After the livestock are sufficiently tended to, I change into field clothes and head into the garden to see what’s good. Now onto my second cup of coffee, I’m amped up and ready to tackle the most strenuous part of my day. As I write this, my plan this morning is to mow the walking paths, prep garden beds for fall planting, harvest cucumbers, squash, peppers and tomatoes for a restaurant and weed and side dress our Shishito peppers. This part of my work varies from moment to moment, day to day, even month to month. In the spring, we focus almost every ounce of our being on babies: goat kids, piglets, starting seeds to be planted in newly prepped garden beds. The late spring and summer is usually a combination of maintaining current crops, harvesting and selling mature crops, and prepping to plant more for fall. Fall rolls in, and we’re maintaining still, harvesting more than ever and putting parts of the farm to rest for the winter. Winter is time for rest, reflection, planning and of course, mountains of paperwork. It’s never boring, rarely repetitive and has cultivated in me some qualities that I never had before I embarked on farming as a career: a voracious appetite for learning, a healthy  and sometimes not-so-healthy competitive attitude, a determination evergreen and profound reverence for nature. If I never sell another heirloom tomato for as long as I live. I’d say I’ve already gotten what I need from our farm, plus extra.
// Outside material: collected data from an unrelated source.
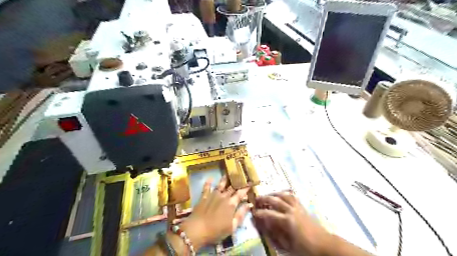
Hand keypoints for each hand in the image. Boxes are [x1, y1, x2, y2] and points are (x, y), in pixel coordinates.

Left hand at [180, 175, 251, 250]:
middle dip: (237, 182)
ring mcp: (213, 195)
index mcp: (231, 204)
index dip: (246, 188)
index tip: (250, 183)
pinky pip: (206, 188)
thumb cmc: (216, 231)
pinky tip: (210, 178)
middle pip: (231, 187)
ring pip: (220, 185)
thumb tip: (249, 204)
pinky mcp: (204, 197)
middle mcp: (223, 197)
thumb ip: (241, 214)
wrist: (197, 230)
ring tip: (227, 174)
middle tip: (241, 176)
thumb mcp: (232, 227)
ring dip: (224, 179)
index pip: (240, 193)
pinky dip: (208, 182)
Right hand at [252, 192, 330, 255]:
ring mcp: (298, 207)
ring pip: (284, 195)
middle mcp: (291, 210)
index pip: (269, 214)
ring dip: (274, 194)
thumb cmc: (305, 248)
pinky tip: (281, 195)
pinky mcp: (302, 207)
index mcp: (287, 221)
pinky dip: (285, 194)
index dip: (259, 213)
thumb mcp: (287, 245)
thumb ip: (274, 234)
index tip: (253, 212)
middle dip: (264, 199)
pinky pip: (292, 197)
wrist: (324, 245)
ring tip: (267, 195)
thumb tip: (264, 225)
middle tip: (256, 199)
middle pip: (275, 200)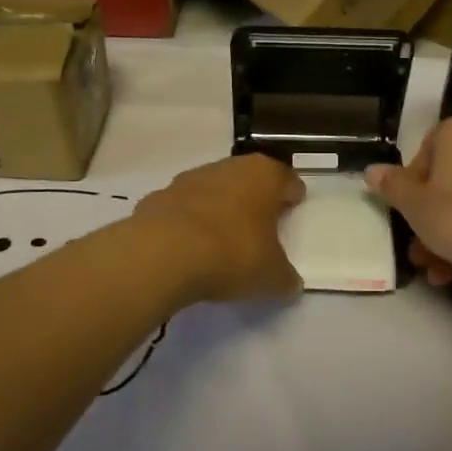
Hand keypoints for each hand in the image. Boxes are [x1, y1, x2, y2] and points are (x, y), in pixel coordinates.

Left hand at [132, 153, 305, 303]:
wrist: (163, 253)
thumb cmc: (232, 253)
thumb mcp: (271, 276)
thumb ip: (285, 278)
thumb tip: (290, 284)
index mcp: (264, 175)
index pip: (286, 179)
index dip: (291, 195)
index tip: (293, 209)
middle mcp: (228, 167)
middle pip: (248, 179)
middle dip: (255, 199)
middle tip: (261, 225)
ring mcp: (189, 179)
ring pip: (213, 190)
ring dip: (219, 208)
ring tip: (222, 239)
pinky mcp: (158, 197)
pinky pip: (182, 208)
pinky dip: (188, 222)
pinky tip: (188, 247)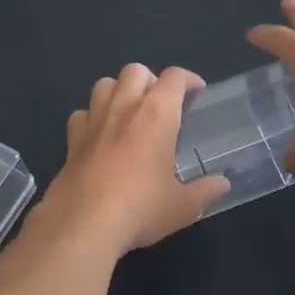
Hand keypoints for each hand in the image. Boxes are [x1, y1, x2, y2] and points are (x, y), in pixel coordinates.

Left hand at [37, 64, 229, 256]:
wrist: (83, 225)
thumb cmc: (141, 209)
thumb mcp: (183, 206)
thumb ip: (205, 191)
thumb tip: (223, 184)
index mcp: (157, 115)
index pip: (175, 77)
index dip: (189, 79)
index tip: (197, 93)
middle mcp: (124, 107)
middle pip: (135, 70)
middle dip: (151, 80)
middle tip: (161, 105)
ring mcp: (94, 121)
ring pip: (104, 84)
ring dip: (119, 91)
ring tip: (130, 113)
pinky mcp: (72, 140)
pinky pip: (81, 114)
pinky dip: (92, 117)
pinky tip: (100, 135)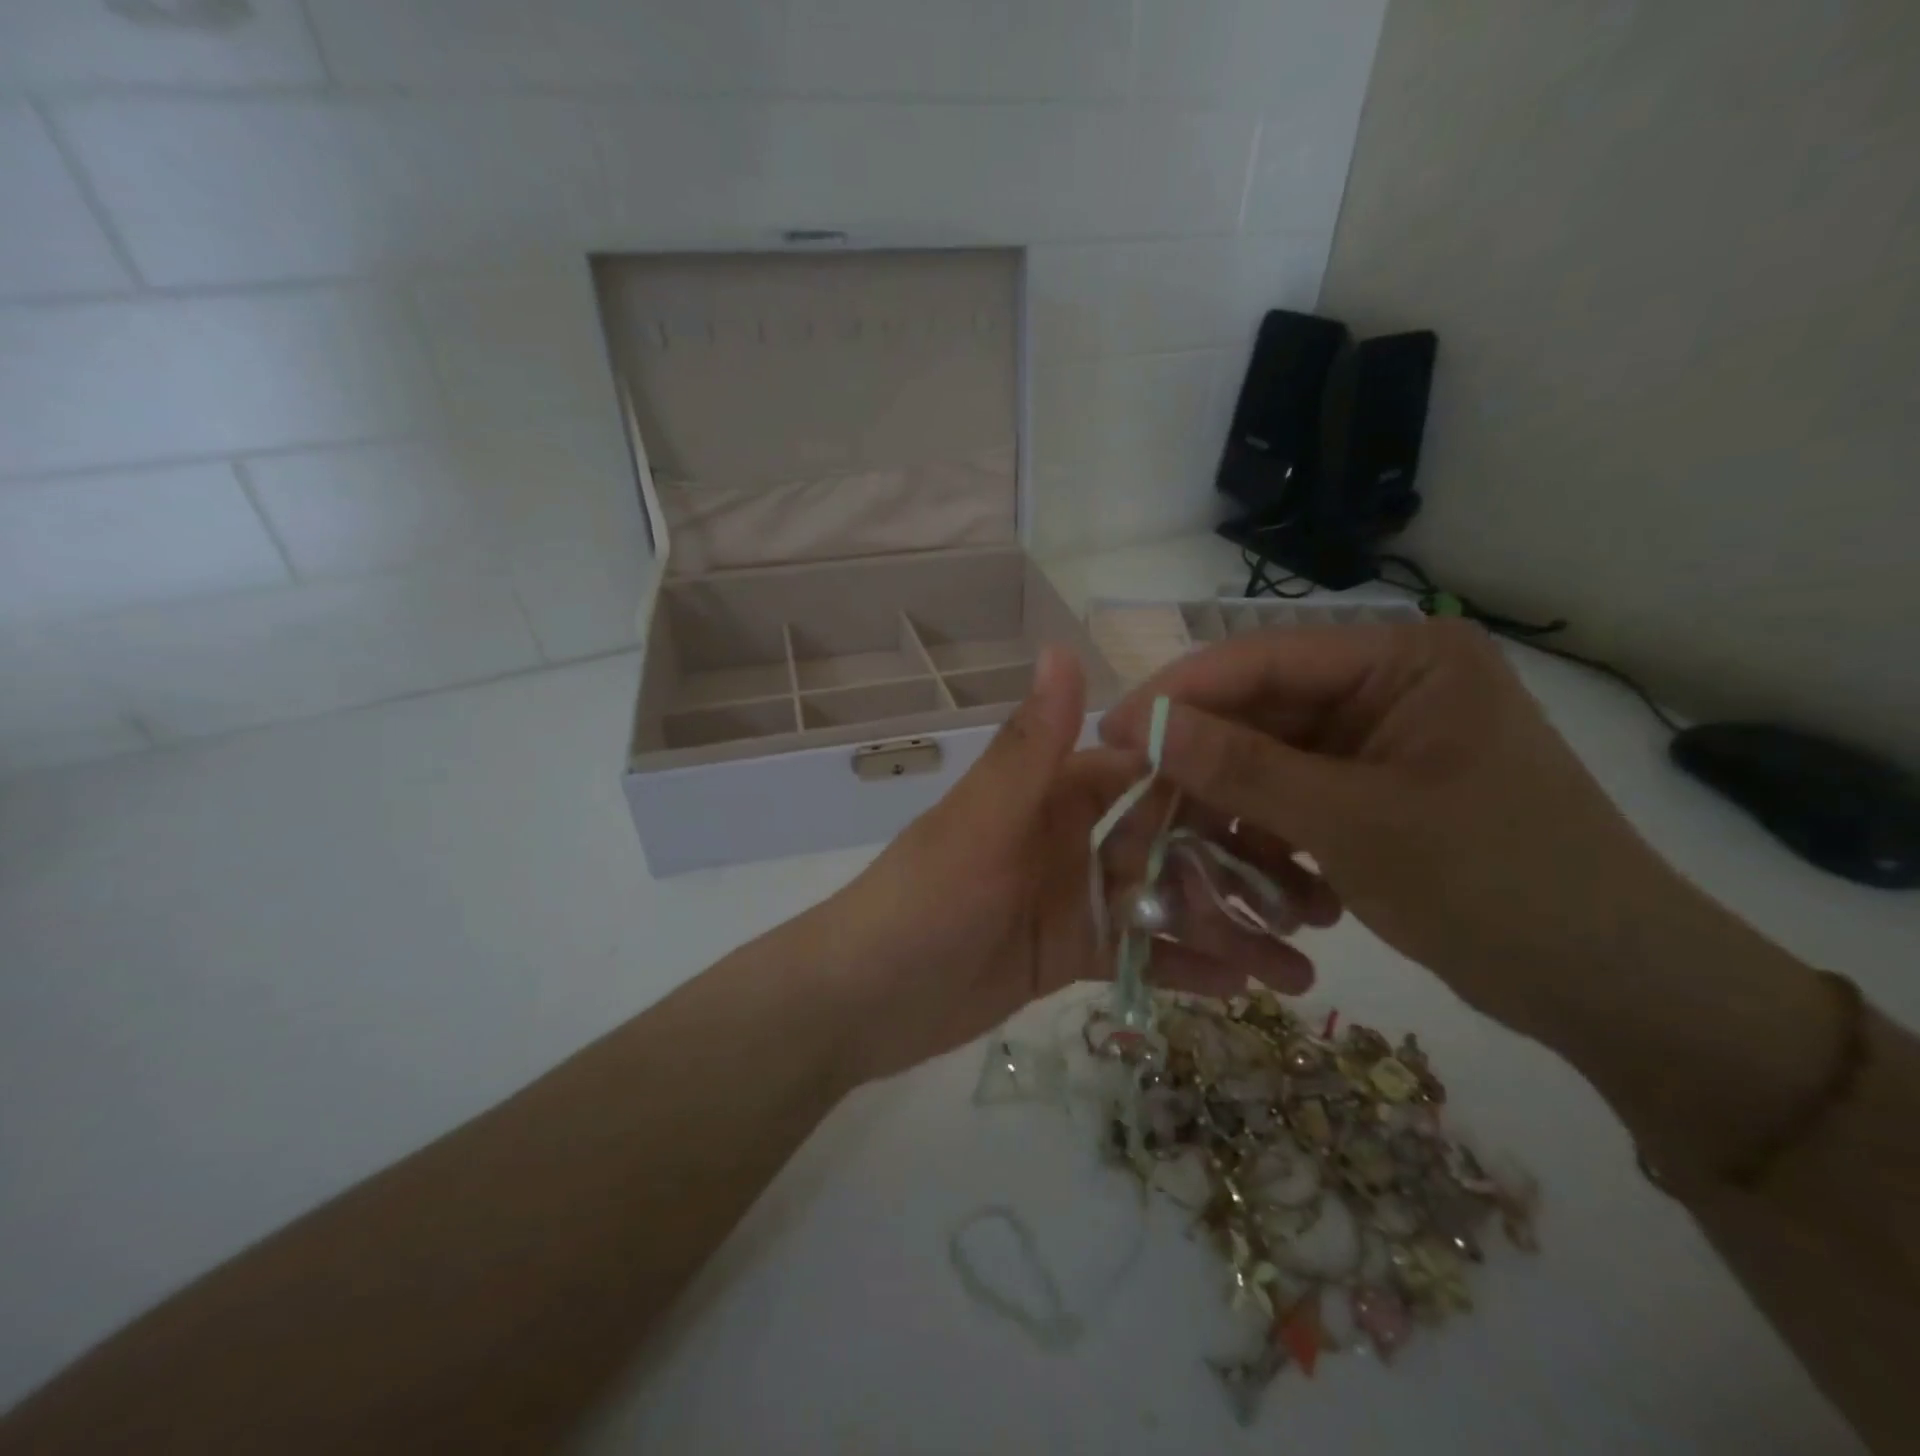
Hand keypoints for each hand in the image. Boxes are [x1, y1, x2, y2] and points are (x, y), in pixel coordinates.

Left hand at [814, 647, 1336, 1085]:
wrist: (862, 1001)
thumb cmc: (922, 902)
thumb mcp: (981, 824)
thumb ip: (1029, 747)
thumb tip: (1063, 647)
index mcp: (1052, 794)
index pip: (1147, 774)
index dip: (1214, 783)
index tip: (1293, 799)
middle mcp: (1070, 837)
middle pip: (1169, 842)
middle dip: (1238, 867)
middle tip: (1323, 902)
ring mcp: (1074, 897)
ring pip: (1163, 903)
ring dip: (1226, 927)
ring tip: (1304, 966)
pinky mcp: (1071, 954)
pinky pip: (1140, 954)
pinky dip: (1185, 968)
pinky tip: (1248, 989)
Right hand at [1098, 620, 1698, 1045]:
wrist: (1616, 993)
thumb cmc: (1498, 887)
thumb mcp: (1354, 823)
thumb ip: (1240, 767)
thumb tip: (1139, 724)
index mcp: (1403, 659)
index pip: (1263, 659)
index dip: (1180, 696)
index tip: (1111, 735)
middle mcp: (1387, 687)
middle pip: (1261, 714)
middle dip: (1205, 769)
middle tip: (1140, 808)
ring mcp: (1379, 743)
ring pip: (1269, 765)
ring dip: (1240, 819)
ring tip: (1214, 871)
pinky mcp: (1374, 793)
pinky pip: (1294, 802)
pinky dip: (1274, 843)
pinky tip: (1282, 896)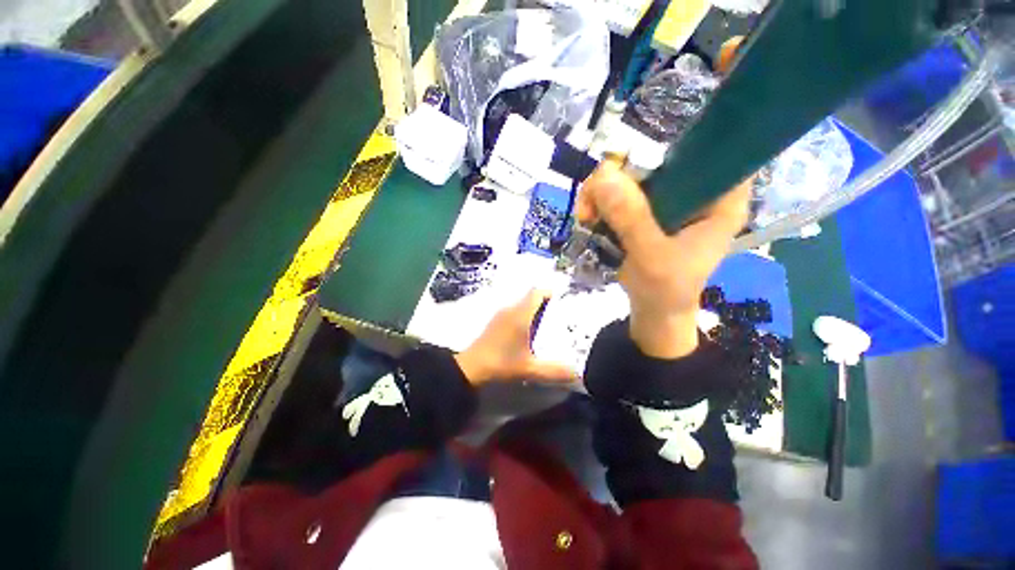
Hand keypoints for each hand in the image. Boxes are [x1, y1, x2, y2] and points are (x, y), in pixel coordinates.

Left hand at [455, 290, 578, 386]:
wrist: (470, 368)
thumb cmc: (501, 364)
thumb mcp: (530, 369)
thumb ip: (554, 371)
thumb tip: (577, 375)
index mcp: (520, 315)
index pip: (536, 293)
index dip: (549, 292)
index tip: (561, 298)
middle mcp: (510, 309)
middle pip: (529, 297)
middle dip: (544, 301)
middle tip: (558, 312)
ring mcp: (500, 314)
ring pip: (520, 304)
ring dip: (532, 308)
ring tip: (546, 320)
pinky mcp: (494, 321)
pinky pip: (513, 311)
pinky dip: (522, 314)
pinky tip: (527, 330)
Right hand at [576, 159, 751, 358]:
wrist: (653, 311)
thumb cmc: (666, 289)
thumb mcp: (652, 256)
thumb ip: (631, 218)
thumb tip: (603, 174)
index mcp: (720, 200)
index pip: (711, 149)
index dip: (676, 143)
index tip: (634, 159)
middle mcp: (695, 192)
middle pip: (658, 160)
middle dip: (619, 175)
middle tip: (592, 199)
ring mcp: (667, 202)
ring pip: (632, 176)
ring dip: (602, 192)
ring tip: (585, 216)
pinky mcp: (645, 213)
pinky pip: (619, 195)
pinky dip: (599, 203)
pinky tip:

And so, while I can agree that this kind of work certainly isn’t for everyone, I disagree that farming itself isn’t for everyone. We all eat. We all breathe air and drink water. We’re all touched by what industry is capable of doing to our natural resources and communities. So perhaps it’s fair to say that we all have some skin in the game. Some understanding and appreciation beyond the platitudes of eating local might just be in order if we are ever going to reach a point where industry doesn’t exist to the detriment of environment and human wellbeing. Farming is most certainly for everyone. Perhaps you didn’t plant those carrots from seed and pluck them out of the ground, it doesn’t mean that you needn’t concern yourself with the hows-and-whys of how it got to your plate. It’s an important understanding to have, as a living being on this planet. What is soil? What is a seed? What are the different methods of growing used in this country? How was this carrot grown? Who grew it? How can you participate in the process of food production in a way that is helpful, that elevates everyone involved?

While this line of questioning can sound like a lot of work for just a few carrots, once you’ve done the work on a few products, by then you will have likely found the farmers in your area that you can trust to produce the sort of food that you want to eat. Ideally, these farmers will be, like many, thoughtful stewards of their land and dedicated to ethical treatment of their animals. No one farmer is perfect, just as no human is perfect, and we’re all taking steps each season to become better at what we do, so if you would like to see a certain sort of product produced a certain way, strike up a polite conversation about it. Farmers are generally overworked and emotionally committed to their work, so a gentle hand is recommended. But ultimately, we want people in our communities to be supportive so that we can fulfill our commitment to produce beautiful, healthful and delicious foods that the people in our community are eager to buy. You have a part to play in that. Please embrace it!